(Recorded data)

--------------------------------------------------

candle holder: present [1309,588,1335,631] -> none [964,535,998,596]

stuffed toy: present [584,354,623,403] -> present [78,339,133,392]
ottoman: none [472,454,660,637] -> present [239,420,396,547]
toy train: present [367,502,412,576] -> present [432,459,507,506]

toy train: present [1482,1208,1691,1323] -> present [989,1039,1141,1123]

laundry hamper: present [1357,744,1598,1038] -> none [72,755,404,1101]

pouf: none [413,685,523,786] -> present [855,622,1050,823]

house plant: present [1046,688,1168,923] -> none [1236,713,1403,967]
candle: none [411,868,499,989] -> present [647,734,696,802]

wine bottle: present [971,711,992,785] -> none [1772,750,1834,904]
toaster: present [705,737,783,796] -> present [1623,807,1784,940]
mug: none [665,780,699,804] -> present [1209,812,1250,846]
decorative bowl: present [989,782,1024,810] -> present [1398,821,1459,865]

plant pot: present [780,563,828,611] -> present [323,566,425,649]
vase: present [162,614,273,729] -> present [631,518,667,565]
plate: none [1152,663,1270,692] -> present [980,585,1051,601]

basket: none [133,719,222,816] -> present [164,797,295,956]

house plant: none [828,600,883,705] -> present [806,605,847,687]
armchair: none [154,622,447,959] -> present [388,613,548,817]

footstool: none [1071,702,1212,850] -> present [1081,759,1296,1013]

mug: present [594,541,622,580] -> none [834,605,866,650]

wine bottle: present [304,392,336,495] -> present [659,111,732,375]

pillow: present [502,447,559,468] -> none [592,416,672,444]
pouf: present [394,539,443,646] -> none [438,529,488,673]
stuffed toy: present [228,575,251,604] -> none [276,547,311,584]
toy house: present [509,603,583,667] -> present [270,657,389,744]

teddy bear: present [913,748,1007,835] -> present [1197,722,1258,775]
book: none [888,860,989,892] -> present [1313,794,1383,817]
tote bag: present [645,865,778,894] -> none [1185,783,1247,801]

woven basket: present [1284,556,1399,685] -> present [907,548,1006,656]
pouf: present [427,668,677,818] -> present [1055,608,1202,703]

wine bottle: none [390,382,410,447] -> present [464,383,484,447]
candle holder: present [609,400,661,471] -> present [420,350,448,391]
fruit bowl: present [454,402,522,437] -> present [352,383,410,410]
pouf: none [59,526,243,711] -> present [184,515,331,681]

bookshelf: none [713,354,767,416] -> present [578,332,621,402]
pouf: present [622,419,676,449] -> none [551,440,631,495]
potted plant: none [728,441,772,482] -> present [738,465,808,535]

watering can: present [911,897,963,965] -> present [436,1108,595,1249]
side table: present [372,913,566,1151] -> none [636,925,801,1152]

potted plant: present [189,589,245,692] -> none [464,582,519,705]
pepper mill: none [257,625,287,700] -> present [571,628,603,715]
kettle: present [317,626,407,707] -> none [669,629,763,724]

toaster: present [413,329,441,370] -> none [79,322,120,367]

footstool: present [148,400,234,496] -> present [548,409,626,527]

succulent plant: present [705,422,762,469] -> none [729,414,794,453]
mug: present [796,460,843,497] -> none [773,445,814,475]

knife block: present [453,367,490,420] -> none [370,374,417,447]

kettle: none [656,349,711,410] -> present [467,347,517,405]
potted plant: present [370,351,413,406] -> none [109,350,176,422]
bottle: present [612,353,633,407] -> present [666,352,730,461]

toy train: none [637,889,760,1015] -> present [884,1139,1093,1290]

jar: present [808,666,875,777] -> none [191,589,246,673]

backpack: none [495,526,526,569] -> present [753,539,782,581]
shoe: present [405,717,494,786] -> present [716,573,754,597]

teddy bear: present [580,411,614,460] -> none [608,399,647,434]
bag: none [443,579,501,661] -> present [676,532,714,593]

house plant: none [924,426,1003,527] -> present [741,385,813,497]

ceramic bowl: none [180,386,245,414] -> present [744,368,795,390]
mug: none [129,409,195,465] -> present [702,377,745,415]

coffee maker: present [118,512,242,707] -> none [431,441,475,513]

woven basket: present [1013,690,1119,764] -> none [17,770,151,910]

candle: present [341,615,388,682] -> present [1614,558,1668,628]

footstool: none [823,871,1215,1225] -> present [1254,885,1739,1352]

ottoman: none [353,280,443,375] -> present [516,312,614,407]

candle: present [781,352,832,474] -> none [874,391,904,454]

--------------------------------------------------

> _Required work_: Search the entries for the string "plant". Copy every line that has it.

> _Answer for this exercise_:
house plant: present [1046,688,1168,923] -> none [1236,713,1403,967]
plant pot: present [780,563,828,611] -> present [323,566,425,649]
house plant: none [828,600,883,705] -> present [806,605,847,687]
potted plant: none [728,441,772,482] -> present [738,465,808,535]
potted plant: present [189,589,245,692] -> none [464,582,519,705]
succulent plant: present [705,422,762,469] -> none [729,414,794,453]
potted plant: present [370,351,413,406] -> none [109,350,176,422]
house plant: none [924,426,1003,527] -> present [741,385,813,497]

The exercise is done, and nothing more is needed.